[Dataset records]
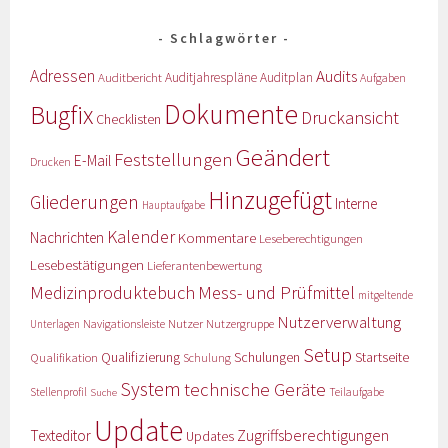
Schlagwörter
Adressen
Audits
Auditbericht
Auditjahrespläne
Auditplan
Aufgaben
Dokumente
Bugfix
Druckansicht
Checklisten
Geändert
Feststellungen
E-Mail
Drucken
Hinzugefügt
Gliederungen
Interne
Hauptaufgabe
Kalender
Nachrichten
Kommentare
Leseberechtigungen
Lesebestätigungen
Lieferantenbewertung
Medizinproduktebuch
Mess- und Prüfmittel
mitgeltende
Nutzerverwaltung
Nutzer
Navigationsleiste
Nutzergruppe
Unterlagen
Setup
Qualifizierung
Startseite
Qualifikation
Schulungen
Schulung
System
technische Geräte
Stellenprofil
Teilaufgabe
Suche
Update
Zugriffsberechtigungen
Texteditor
Updates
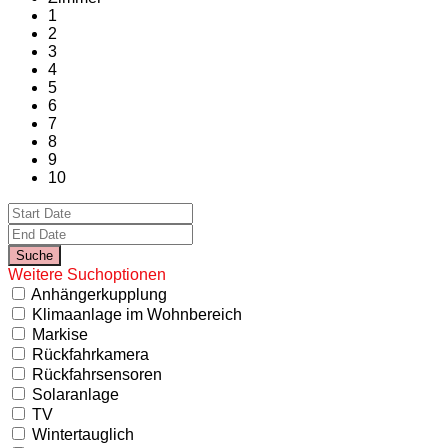
1
2
3
4
5
6
7
8
9
10
Weitere Suchoptionen
Anhängerkupplung
Klimaanlage im Wohnbereich
Markise
Rückfahrkamera
Rückfahrsensoren
Solaranlage
TV
Wintertauglich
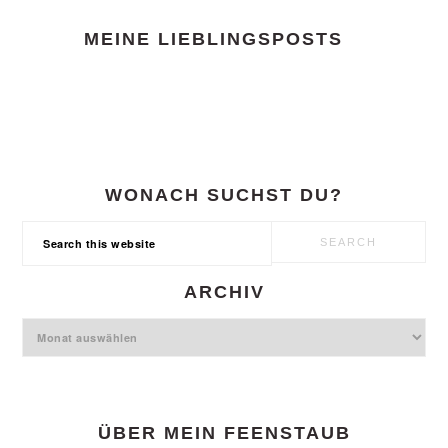
FOOTER
MEINE LIEBLINGSPOSTS
WONACH SUCHST DU?
Search
this
website
ARCHIV
Archiv
ÜBER MEIN FEENSTAUB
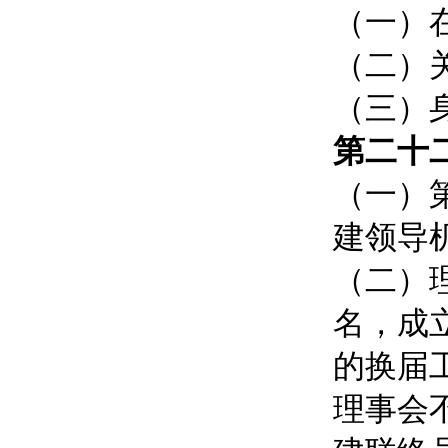
（一）
（二）
（三）
第二十
（一）
建领导
（二）
名，成
的换届
理事会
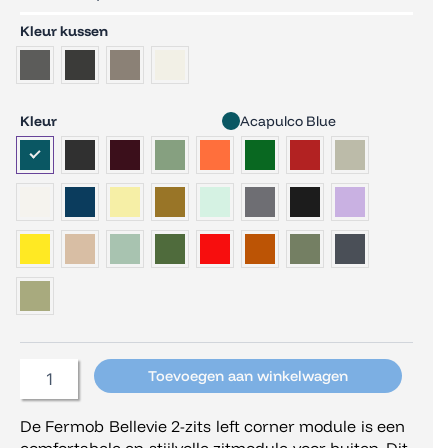
Fermob
Kleur kussen
Bellevie
2-
seater
Left
Kleur
Acapulco Blue
Corner
Module
aantal
Toevoegen aan winkelwagen
De Fermob Bellevie 2-zits left corner module is een
comfortabele en stijlvolle zitmodule voor buiten. Dit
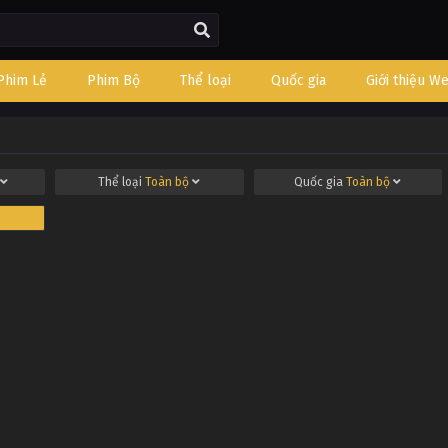
Phim Lẻ
Phim Bộ
Thể loại
Quốc gia
Giới thiệu W
Thể loại
Toàn bộ
Quốc gia
Toàn bộ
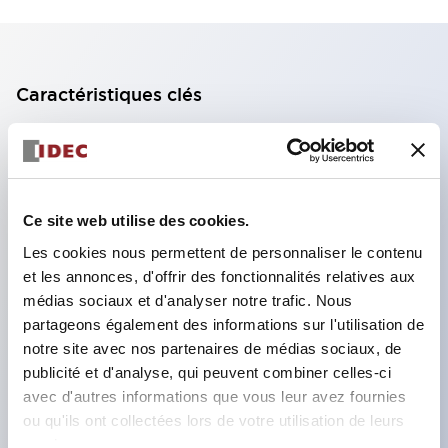
Caractéristiques clés
Bloc de contact à 2 étages avec 2 contacts,
permettant une configuration à 4 contacts
(assurant l'isolation entre les 2 contacts).
Ce site web utilise des cookies.
Profondeur du panneau de 39,9 mm (*bloc de
Les cookies nous permettent de personnaliser le contenu
contact à 11 étages), 59,9 mm (*bloc de contact à
et les annonces, d'offrir des fonctionnalités relatives aux
22 étages). Conception peu encombrante
médias sociaux et d'analyser notre trafic. Nous
possible.
partageons également des informations sur l'utilisation de
notre site avec nos partenaires de médias sociaux, de
Structure de sécurité de 3e génération :
publicité et d'analyse, qui peuvent combiner celles-ci
déclenchement à 2 actions, garde intégrée,
avec d'autres informations que vous leur avez fournies
structure de protection des doigts IP20.
ou qu'ils ont collectées lors de votre utilisation de leurs
services.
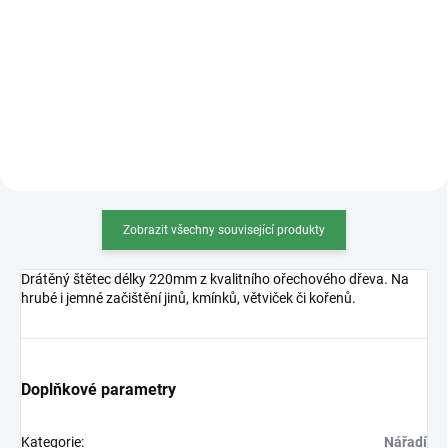
bonsají! 🌳 Speciální japonská
bronzová, měděná, béžová, černá,
receptura chrání řezy před
oranžová, stříbrná a tmavě
infekcemi a vysycháním. Rychlé
hnědá. Váha 100g, 500g, 1000g
zacelení ran a estetický...
(na obrázku 1000g...
Zobrazit všechny související produkty
Drátěný štětec délky 220mm z kvalitního ořechového dřeva. Na
hrubé i jemné začištění jinů, kmínků, větviček či kořenů.
Doplňkové parametry
Kategorie
:
Nářadí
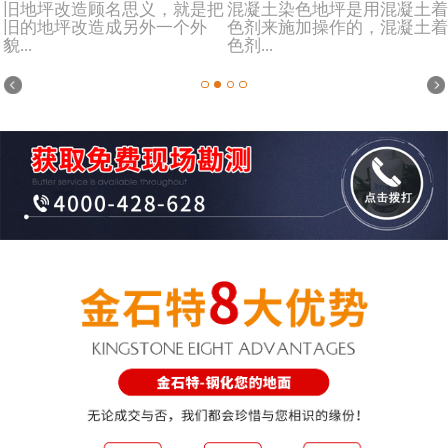
旧地坪改造顾名思义，就是把
混凝土染色地坪是用混凝土着
旧的地坪改造成另外一个外
色剂来施加操作的，混凝土着
貌...
色剂...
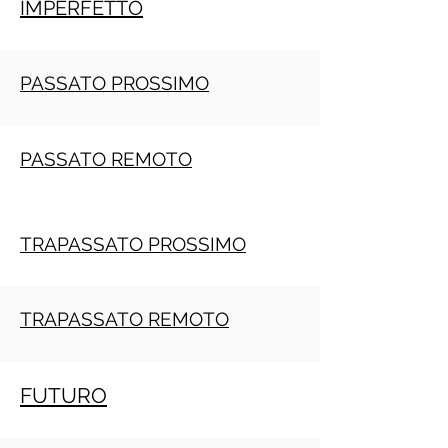
IMPERFETTO
PASSATO PROSSIMO
PASSATO REMOTO
TRAPASSATO PROSSIMO
TRAPASSATO REMOTO
FUTURO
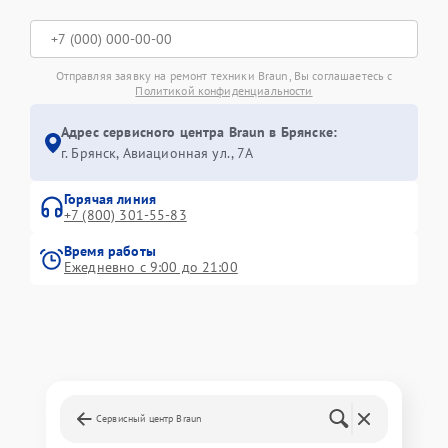
Отправляя заявку на ремонт техники Braun, Вы соглашаетесь с
Политикой конфиденциальности
Адрес сервисного центра Braun в Брянске:
г. Брянск, Авиационная ул., 7А
Горячая линия
+7 (800) 301-55-83
Время работы
Ежедневно с 9:00 до 21:00
Сервисный центр Braun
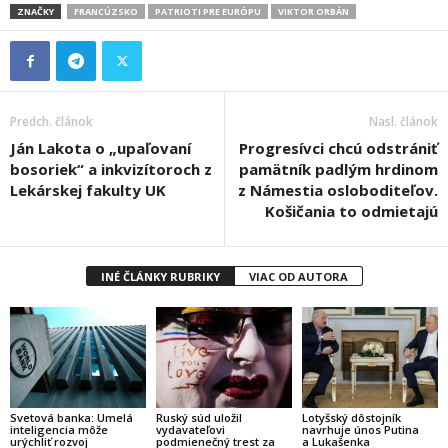
ZNAČKY
FRANCÚZSKO
PATRIOTI PRE EURÓPU
VIKTOR ORBÁN
Predch. článok
Nasl. článok
Ján Lakota o „upaľovaní
Progresívci chcú odstrániť
bosoriek“ a inkvizítoroch z
pamätník padlým hrdinom
Lekárskej fakulty UK
z Námestia osloboditeľov.
Košičania to odmietajú
INÉ ČLÁNKY RUBRIKY
VIAC OD AUTORA
Svetová banka: Umelá
Ruský súd uložil
Lotyšský dôstojník
inteligencia môže
vydavateľovi
navrhuje únos Putina
urýchliť rozvoj
podmienečný trest za
a Lukašenka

*WHAT YOU WILL DO*
If a line above includes the string "PROSSIMO", pick it out.

*RESPONSE AREA*
PASSATO PROSSIMO
TRAPASSATO PROSSIMO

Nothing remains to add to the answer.